→ **REQUIRED ACTION**
Each record should be copied exactly into the answer, and no picture should go with it.

→ **SOURCE INFORMATION**
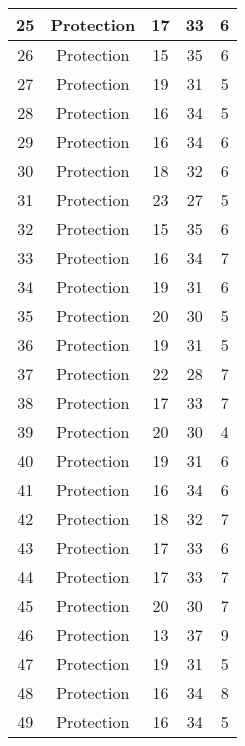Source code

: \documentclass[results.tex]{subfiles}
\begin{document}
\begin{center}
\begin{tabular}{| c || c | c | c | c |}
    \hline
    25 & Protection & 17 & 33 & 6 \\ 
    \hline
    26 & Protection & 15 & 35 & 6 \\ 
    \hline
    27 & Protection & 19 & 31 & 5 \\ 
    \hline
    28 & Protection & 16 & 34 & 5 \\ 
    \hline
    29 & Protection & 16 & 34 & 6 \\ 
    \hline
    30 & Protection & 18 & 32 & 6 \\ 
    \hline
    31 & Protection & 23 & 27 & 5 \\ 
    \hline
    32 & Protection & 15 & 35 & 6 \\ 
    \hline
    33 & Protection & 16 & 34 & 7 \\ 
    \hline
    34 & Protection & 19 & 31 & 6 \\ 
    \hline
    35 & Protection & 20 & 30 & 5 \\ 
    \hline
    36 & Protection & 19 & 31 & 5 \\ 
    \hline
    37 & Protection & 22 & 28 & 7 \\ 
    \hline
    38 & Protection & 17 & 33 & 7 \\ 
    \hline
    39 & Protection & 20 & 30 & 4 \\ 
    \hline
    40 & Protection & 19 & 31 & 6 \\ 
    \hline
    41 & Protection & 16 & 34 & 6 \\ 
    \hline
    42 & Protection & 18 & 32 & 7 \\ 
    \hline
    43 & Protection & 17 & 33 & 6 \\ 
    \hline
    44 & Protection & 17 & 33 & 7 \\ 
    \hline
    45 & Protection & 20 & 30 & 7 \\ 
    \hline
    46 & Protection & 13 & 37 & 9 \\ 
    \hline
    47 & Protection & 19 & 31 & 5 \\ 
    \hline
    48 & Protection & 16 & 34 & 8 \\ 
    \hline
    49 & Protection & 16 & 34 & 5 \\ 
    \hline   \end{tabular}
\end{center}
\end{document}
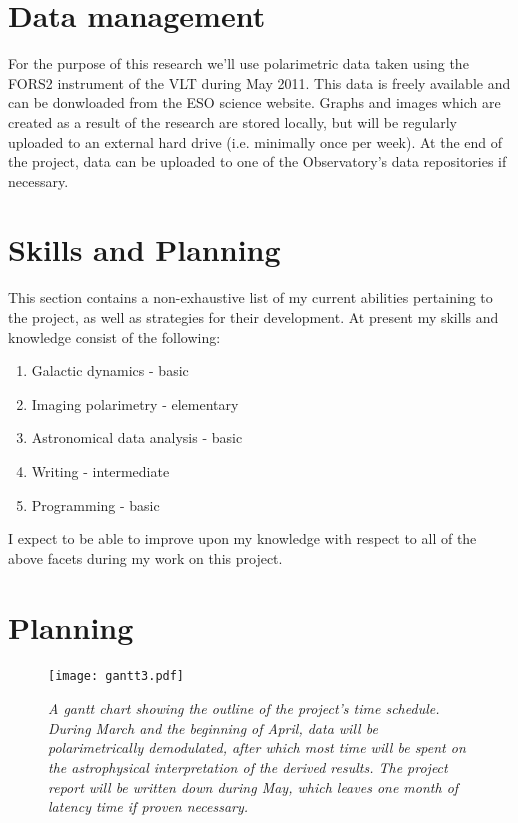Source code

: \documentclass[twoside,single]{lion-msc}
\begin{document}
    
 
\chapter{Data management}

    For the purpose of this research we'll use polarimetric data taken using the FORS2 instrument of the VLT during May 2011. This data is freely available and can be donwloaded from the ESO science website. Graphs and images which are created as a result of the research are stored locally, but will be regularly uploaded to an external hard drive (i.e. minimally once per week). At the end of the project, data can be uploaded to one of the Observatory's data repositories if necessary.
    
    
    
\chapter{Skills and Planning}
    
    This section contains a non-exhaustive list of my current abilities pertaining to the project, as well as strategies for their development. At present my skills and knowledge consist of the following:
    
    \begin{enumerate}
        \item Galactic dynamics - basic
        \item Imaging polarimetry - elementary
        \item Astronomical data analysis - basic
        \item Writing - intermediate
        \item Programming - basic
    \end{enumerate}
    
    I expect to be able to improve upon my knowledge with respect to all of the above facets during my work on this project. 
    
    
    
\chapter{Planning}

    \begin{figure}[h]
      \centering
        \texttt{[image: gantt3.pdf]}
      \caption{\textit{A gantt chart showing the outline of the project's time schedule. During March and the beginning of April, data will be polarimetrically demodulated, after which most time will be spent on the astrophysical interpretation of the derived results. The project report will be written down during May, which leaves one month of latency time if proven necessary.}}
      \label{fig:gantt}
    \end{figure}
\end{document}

→ **TASK RESPONSE**
Source code

: \documentclass[results.tex]{subfiles}
\begin{document}
\begin{center}
\begin{tabular}{| c || c | c | c | c |}
    \hline
    25 & Protection & 17 & 33 & 6 \\ 
    \hline
    26 & Protection & 15 & 35 & 6 \\ 
    \hline
    27 & Protection & 19 & 31 & 5 \\ 
    \hline
    28 & Protection & 16 & 34 & 5 \\ 
    \hline
    29 & Protection & 16 & 34 & 6 \\ 
    \hline
    30 & Protection & 18 & 32 & 6 \\ 
    \hline
    31 & Protection & 23 & 27 & 5 \\ 
    \hline
    32 & Protection & 15 & 35 & 6 \\ 
    \hline
    33 & Protection & 16 & 34 & 7 \\ 
    \hline
    34 & Protection & 19 & 31 & 6 \\ 
    \hline
    35 & Protection & 20 & 30 & 5 \\ 
    \hline
    36 & Protection & 19 & 31 & 5 \\ 
    \hline
    37 & Protection & 22 & 28 & 7 \\ 
    \hline
    38 & Protection & 17 & 33 & 7 \\ 
    \hline
    39 & Protection & 20 & 30 & 4 \\ 
    \hline
    40 & Protection & 19 & 31 & 6 \\ 
    \hline
    41 & Protection & 16 & 34 & 6 \\ 
    \hline
    42 & Protection & 18 & 32 & 7 \\ 
    \hline
    43 & Protection & 17 & 33 & 6 \\ 
    \hline
    44 & Protection & 17 & 33 & 7 \\ 
    \hline
    45 & Protection & 20 & 30 & 7 \\ 
    \hline
    46 & Protection & 13 & 37 & 9 \\ 
    \hline
    47 & Protection & 19 & 31 & 5 \\ 
    \hline
    48 & Protection & 16 & 34 & 8 \\ 
    \hline
    49 & Protection & 16 & 34 & 5 \\ 
    \hline   \end{tabular}
\end{center}
\end{document}
Source code

: \documentclass[twoside,single]{lion-msc}
\begin{document}
    
 
\chapter{Data management}

    For the purpose of this research we'll use polarimetric data taken using the FORS2 instrument of the VLT during May 2011. This data is freely available and can be donwloaded from the ESO science website. Graphs and images which are created as a result of the research are stored locally, but will be regularly uploaded to an external hard drive (i.e. minimally once per week). At the end of the project, data can be uploaded to one of the Observatory's data repositories if necessary.
    
    
    
\chapter{Skills and Planning}
    
    This section contains a non-exhaustive list of my current abilities pertaining to the project, as well as strategies for their development. At present my skills and knowledge consist of the following:
    
    \begin{enumerate}
        \item Galactic dynamics - basic
        \item Imaging polarimetry - elementary
        \item Astronomical data analysis - basic
        \item Writing - intermediate
        \item Programming - basic
    \end{enumerate}
    
    I expect to be able to improve upon my knowledge with respect to all of the above facets during my work on this project. 
    
    
    
\chapter{Planning}

    \begin{figure}[h]
      \centering
        \texttt{[image: gantt3.pdf]}
      \caption{\textit{A gantt chart showing the outline of the project's time schedule. During March and the beginning of April, data will be polarimetrically demodulated, after which most time will be spent on the astrophysical interpretation of the derived results. The project report will be written down during May, which leaves one month of latency time if proven necessary.}}
      \label{fig:gantt}
    \end{figure}
\end{document}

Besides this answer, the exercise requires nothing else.